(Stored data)
__________________________________________________
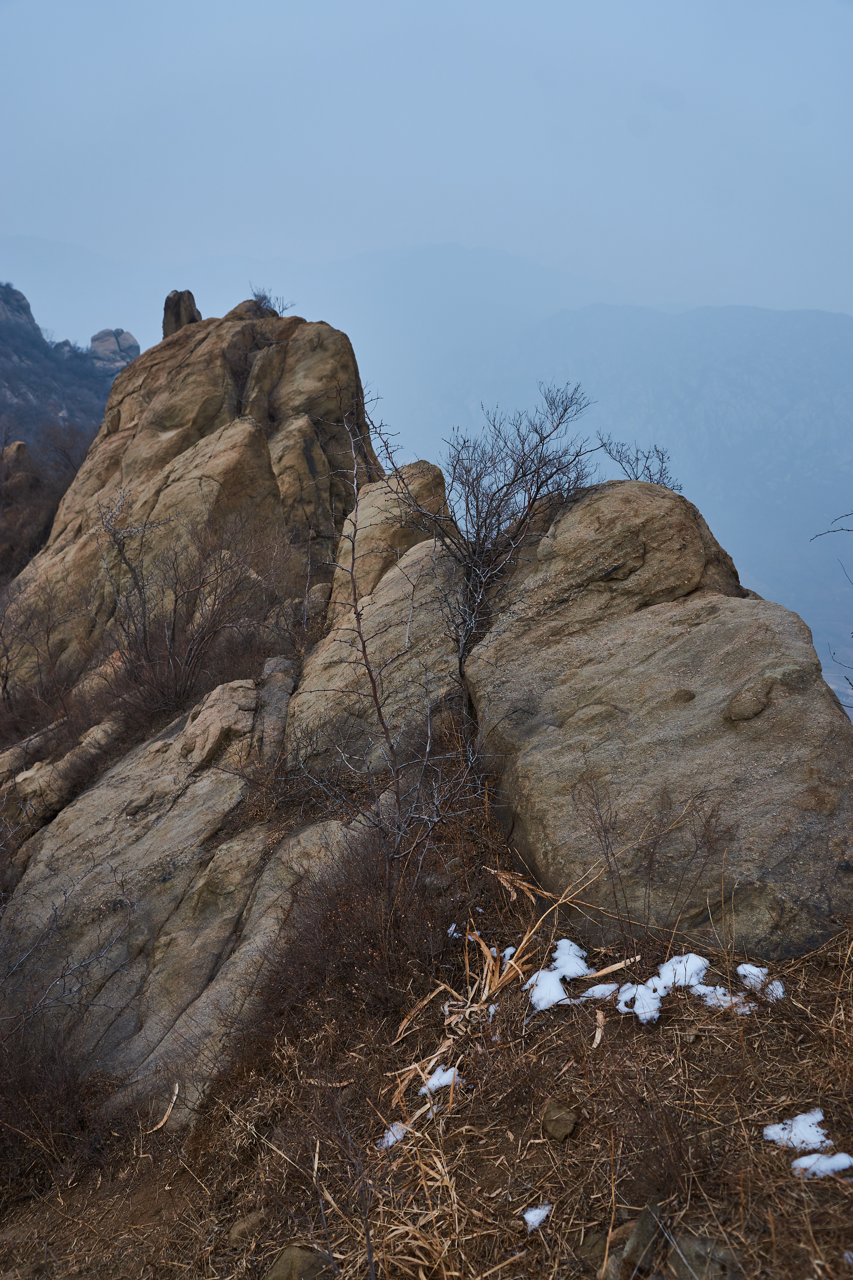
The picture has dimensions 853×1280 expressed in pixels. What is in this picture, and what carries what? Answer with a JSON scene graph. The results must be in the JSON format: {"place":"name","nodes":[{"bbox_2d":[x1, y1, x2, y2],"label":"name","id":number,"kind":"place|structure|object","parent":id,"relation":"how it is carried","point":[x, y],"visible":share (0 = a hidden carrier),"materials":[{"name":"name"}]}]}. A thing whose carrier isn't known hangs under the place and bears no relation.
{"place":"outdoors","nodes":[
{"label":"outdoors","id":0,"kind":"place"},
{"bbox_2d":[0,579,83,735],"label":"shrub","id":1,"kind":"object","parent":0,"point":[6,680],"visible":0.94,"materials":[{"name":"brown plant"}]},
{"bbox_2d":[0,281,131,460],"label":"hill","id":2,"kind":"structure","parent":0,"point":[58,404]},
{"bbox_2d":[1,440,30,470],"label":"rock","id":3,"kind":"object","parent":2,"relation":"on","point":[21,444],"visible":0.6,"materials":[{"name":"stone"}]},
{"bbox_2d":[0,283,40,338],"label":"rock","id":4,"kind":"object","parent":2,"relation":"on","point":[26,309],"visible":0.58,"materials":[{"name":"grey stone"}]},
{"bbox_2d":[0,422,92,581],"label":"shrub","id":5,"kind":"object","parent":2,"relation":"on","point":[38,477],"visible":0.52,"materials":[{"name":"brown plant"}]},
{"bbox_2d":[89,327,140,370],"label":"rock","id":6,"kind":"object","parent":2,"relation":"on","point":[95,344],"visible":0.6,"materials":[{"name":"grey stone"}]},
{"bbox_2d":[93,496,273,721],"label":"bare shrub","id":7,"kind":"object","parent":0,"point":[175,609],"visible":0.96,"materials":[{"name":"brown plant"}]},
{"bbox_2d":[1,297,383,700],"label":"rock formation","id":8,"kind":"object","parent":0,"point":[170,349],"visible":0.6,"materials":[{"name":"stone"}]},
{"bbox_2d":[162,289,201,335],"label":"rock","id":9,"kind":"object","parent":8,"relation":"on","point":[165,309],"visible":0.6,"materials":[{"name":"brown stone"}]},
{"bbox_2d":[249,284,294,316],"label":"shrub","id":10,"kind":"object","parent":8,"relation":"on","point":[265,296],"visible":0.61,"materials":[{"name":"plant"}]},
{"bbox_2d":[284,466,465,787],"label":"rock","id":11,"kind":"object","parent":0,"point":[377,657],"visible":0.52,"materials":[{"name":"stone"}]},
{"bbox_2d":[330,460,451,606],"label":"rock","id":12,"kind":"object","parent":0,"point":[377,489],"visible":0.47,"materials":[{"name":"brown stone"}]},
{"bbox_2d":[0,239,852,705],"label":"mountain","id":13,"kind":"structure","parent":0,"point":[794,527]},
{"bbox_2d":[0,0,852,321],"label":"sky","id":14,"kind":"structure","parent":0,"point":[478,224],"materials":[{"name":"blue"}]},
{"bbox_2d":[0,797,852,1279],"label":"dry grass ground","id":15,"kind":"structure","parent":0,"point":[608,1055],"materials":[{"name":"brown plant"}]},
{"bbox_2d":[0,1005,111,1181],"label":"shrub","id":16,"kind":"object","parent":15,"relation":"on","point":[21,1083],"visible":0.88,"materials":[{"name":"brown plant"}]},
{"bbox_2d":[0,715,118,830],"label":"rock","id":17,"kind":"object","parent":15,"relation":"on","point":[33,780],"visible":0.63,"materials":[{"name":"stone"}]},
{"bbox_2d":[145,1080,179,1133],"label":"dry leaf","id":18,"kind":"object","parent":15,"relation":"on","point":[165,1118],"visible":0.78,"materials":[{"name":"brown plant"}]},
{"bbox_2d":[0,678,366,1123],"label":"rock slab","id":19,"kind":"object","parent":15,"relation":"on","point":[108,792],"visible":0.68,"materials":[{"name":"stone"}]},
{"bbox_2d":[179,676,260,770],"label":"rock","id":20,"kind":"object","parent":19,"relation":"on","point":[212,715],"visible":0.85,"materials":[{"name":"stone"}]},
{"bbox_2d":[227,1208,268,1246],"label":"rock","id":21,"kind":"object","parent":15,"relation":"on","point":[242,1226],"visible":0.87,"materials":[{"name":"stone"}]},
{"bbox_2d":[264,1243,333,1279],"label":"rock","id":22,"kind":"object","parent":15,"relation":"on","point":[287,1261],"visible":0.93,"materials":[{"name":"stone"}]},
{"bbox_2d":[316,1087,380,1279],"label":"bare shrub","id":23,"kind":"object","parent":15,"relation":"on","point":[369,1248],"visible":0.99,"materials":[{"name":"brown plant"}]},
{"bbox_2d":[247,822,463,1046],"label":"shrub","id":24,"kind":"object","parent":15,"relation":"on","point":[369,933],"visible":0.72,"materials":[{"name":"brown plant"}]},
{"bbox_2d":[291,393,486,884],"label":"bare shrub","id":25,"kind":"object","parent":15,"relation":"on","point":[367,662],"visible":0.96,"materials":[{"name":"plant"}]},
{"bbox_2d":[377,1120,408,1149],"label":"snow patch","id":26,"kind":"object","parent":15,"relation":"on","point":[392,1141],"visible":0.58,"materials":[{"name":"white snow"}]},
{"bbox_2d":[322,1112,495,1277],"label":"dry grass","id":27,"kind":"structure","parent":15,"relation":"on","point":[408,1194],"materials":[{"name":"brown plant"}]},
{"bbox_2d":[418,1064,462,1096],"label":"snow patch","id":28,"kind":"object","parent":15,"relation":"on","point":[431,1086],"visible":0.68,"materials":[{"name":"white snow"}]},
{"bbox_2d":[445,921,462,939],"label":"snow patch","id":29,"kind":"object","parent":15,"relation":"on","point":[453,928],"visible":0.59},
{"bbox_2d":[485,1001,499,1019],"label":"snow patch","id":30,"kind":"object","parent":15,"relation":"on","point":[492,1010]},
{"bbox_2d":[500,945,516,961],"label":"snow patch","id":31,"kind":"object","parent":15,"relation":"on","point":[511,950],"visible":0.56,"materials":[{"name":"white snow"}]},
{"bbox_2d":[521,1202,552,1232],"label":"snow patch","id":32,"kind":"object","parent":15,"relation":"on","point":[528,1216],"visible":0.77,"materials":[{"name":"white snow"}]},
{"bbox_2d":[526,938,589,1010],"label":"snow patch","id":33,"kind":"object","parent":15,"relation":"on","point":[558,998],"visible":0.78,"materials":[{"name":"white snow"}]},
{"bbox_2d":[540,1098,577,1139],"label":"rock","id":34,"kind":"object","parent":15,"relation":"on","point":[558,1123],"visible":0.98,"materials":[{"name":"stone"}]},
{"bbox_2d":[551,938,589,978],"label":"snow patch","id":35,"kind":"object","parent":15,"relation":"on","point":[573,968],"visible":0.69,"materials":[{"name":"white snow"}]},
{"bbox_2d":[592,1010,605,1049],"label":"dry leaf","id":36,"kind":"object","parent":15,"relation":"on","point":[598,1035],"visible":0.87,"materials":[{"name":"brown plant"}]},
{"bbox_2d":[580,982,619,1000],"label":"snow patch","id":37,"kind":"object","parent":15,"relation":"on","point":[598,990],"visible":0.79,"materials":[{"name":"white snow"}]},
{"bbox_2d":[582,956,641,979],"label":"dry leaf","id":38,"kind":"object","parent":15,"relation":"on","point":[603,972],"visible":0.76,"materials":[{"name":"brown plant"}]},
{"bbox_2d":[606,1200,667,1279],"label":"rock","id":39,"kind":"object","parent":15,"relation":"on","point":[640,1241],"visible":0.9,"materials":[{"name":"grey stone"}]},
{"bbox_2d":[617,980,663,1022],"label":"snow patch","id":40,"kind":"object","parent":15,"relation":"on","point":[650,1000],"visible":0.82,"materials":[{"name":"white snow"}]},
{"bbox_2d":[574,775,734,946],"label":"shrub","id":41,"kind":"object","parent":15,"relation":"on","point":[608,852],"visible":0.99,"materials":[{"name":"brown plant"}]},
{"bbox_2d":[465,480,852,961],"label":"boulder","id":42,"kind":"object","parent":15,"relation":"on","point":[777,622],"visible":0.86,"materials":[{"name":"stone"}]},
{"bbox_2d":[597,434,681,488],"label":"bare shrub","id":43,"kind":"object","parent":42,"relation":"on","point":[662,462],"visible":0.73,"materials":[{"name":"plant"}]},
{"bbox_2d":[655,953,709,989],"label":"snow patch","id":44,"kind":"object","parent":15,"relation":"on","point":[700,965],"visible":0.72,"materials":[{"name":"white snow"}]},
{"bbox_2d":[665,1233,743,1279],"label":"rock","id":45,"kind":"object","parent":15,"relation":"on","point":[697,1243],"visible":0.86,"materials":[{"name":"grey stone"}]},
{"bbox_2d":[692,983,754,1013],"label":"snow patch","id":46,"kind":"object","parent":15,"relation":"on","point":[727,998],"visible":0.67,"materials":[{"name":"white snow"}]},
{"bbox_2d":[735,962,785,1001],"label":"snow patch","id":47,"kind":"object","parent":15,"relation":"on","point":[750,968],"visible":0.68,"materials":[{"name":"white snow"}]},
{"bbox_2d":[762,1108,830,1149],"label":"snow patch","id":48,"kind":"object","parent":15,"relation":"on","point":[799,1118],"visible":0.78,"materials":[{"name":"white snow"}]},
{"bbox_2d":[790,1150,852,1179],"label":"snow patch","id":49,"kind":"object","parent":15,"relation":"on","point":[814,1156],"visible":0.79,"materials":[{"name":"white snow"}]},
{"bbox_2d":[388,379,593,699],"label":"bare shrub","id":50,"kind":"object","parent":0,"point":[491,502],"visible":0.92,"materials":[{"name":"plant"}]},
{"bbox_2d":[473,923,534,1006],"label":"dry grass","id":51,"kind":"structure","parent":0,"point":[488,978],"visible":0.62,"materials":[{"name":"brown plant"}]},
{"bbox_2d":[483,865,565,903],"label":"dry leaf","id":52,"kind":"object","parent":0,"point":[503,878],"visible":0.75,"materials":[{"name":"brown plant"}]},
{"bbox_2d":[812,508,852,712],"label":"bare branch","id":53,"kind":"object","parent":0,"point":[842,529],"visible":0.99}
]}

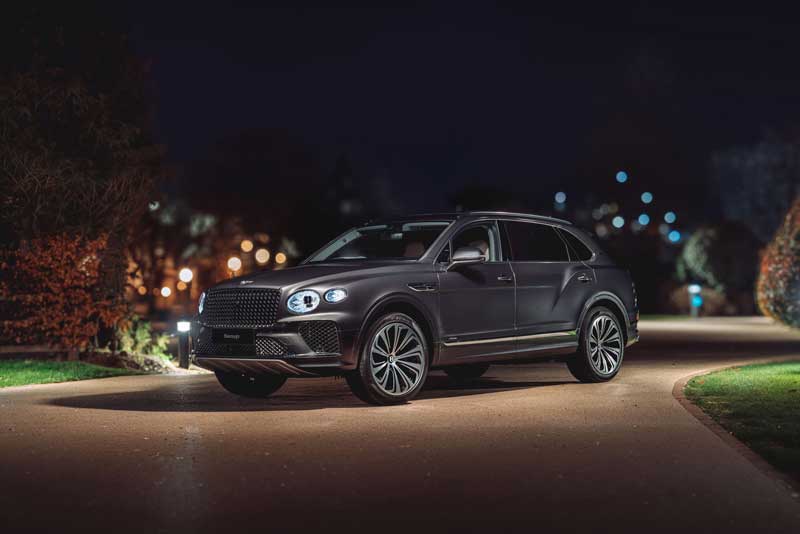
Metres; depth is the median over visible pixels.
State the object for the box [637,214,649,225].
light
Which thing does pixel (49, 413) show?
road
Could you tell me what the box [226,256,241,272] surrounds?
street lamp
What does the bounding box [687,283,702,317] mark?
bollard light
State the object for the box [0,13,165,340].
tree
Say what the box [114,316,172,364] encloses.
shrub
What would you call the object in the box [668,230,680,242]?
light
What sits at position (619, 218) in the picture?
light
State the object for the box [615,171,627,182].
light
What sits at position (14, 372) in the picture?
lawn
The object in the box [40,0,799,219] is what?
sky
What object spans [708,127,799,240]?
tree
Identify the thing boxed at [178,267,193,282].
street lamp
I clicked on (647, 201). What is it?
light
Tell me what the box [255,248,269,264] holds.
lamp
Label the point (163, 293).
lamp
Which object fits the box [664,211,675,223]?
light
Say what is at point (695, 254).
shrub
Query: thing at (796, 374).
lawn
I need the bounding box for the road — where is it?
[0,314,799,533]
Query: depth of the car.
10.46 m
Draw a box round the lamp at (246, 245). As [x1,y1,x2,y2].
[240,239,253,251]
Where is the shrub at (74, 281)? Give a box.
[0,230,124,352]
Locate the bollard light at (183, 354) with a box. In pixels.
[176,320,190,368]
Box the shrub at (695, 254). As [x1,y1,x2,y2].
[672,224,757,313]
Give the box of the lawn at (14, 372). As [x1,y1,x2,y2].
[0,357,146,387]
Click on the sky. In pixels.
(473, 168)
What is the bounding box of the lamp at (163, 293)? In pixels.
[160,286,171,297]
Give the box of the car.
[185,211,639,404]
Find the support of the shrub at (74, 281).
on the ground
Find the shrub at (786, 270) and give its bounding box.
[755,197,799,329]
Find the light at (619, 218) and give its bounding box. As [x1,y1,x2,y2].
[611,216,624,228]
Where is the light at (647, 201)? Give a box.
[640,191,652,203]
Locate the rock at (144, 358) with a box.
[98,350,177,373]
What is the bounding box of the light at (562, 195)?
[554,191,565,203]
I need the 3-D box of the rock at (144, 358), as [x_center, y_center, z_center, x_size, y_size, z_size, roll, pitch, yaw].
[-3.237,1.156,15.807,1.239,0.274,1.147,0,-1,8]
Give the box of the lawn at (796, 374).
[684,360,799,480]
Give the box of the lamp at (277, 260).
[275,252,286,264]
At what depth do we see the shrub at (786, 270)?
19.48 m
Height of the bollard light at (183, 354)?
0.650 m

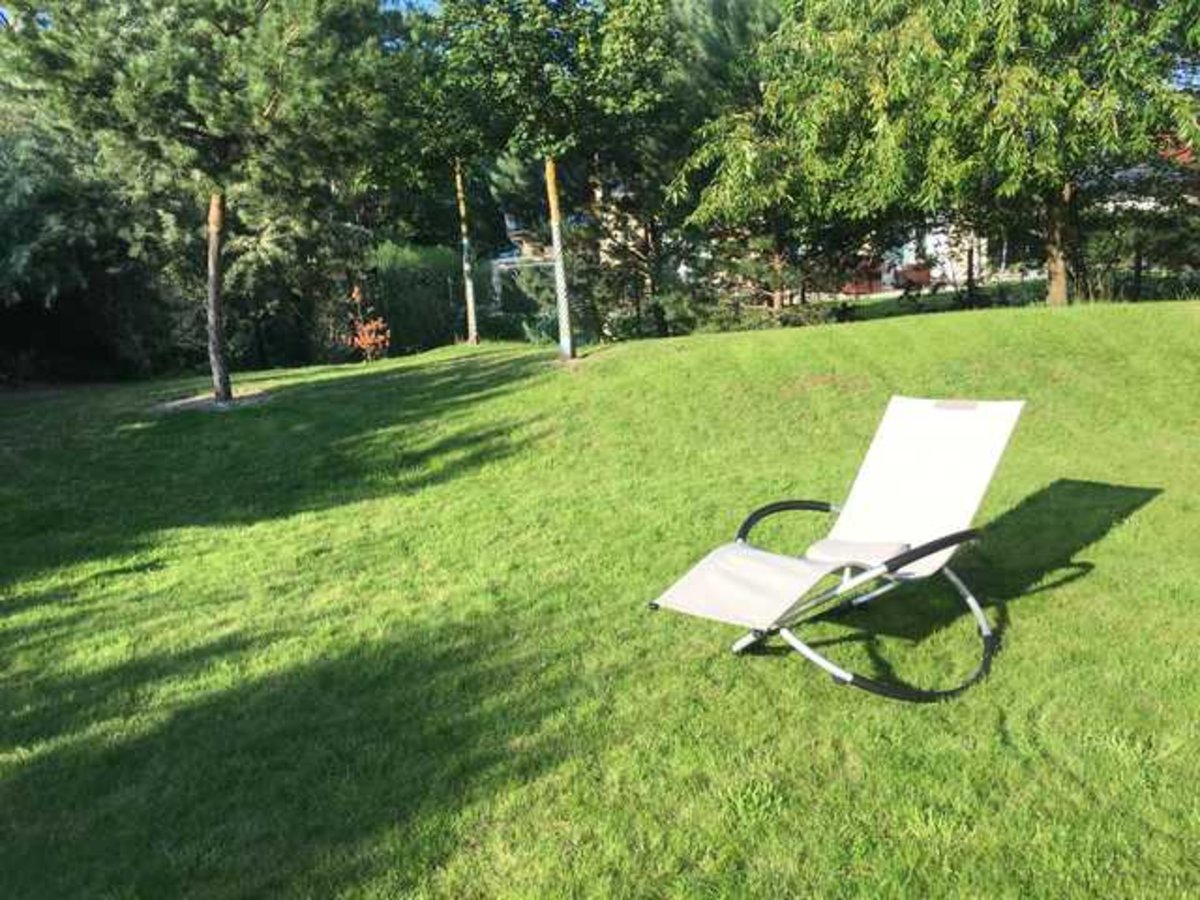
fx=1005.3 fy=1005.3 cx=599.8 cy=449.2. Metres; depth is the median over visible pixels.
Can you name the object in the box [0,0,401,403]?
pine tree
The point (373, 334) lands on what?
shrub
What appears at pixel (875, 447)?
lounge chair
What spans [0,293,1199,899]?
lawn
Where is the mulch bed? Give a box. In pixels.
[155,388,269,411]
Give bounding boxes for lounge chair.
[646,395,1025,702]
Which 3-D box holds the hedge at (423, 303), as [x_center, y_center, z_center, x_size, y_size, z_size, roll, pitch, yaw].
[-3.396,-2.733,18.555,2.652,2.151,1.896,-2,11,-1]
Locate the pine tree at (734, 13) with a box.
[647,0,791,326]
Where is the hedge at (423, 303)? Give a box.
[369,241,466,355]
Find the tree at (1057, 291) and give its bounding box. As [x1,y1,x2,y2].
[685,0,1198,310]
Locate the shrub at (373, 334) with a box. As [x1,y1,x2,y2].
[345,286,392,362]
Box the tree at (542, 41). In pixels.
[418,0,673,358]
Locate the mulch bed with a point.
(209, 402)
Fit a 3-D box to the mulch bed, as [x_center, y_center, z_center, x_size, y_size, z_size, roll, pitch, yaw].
__________________________________________________
Work order:
A complete answer gives every line of the records holding "median".

Solution for this exercise:
Metres; depth is the median over visible pixels.
fx=1005.3 fy=1005.3 cx=599.8 cy=449.2. Metres; depth is the median over visible pixels.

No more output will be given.